### Problem set
(1) Reproduce the forum thread from "Google US Constitution" up to and including "backwards, sort of.".
(2) Answer these questions about the forum thread:
(a) What date and time are shown on blackberg's reply?
(b) What does paul0660 tell the poster to Google?
(c) Which amendments does paul0660 say are called the Bill of Rights?

╭─ Text

I just wanna ask these Q's . Just answer it in short and easy to understand (i just migrated here in USA and want to know these laws.)
what is the 1st amendment (freedom of speech right?)
4th amendment?
5th
6
8


What is Letter of the law and Spirit of the law? and difference between two. ( cause i think im mixed up and confuse about the this)


Example:
Scenario = leo stop me for over speeding.

letter of the law
If the leo just give me a warning and tell me to slow down next time.

Spirit of the law
Leo give me a speeding ticket because i break a law.

Is this example correct? Please please, correct me if im wrong :(

Thank you

blackberg
11-10-2009, 10:39 AM
the amendments are the first 10 amendments to the Constitution, known as the bill of rights

http://en.wikipedia.org/wiki/United_States_Bill_of_Rights

-bb

paul0660
11-10-2009, 10:41 AM
Where y'all from boy?

Google US Constitution and start reading. The first 10 amendments are called the Bill of Rights, the rest were added later. Hopefully you are working on becoming a citizen, and will know this stuff better than the locals.

You have spirit vs. letter backwards, sort of.

╰─
╭─ Given entries

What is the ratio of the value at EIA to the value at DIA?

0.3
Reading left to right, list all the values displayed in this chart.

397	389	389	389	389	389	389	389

╰─
╭─ Given entries

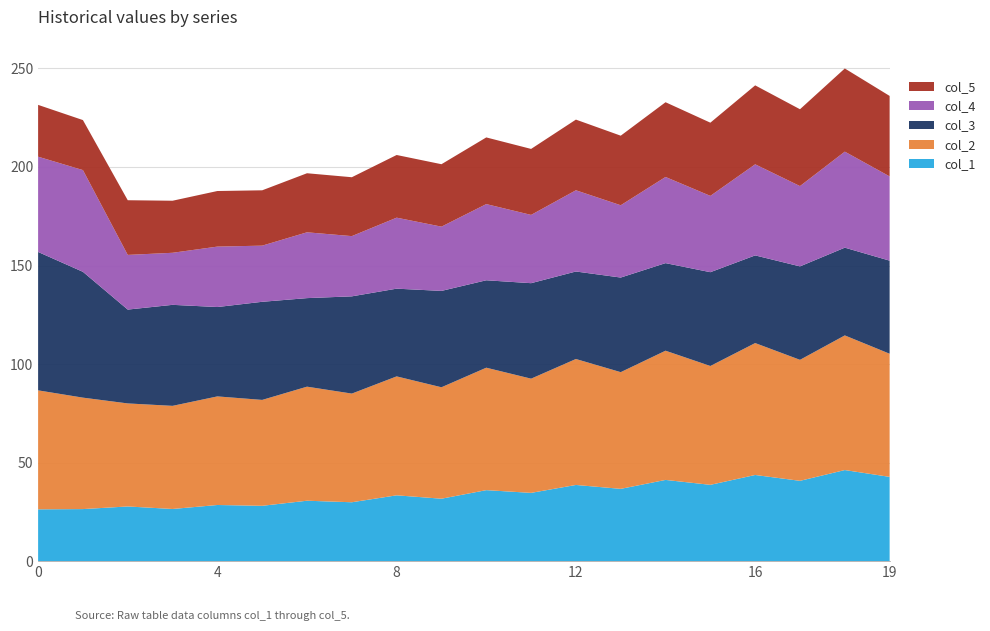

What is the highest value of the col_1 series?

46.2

╰─

### Solutions by task
(1)
Google US Constitution and start reading. The first 10 amendments are called the Bill of Rights, the rest were added later. Hopefully you are working on becoming a citizen, and will know this stuff better than the locals.

You have spirit vs. letter backwards, sort of.

(2)
(a) 11-10-2009, 10:39 AM
(b) US Constitution
(c) The first 10 amendments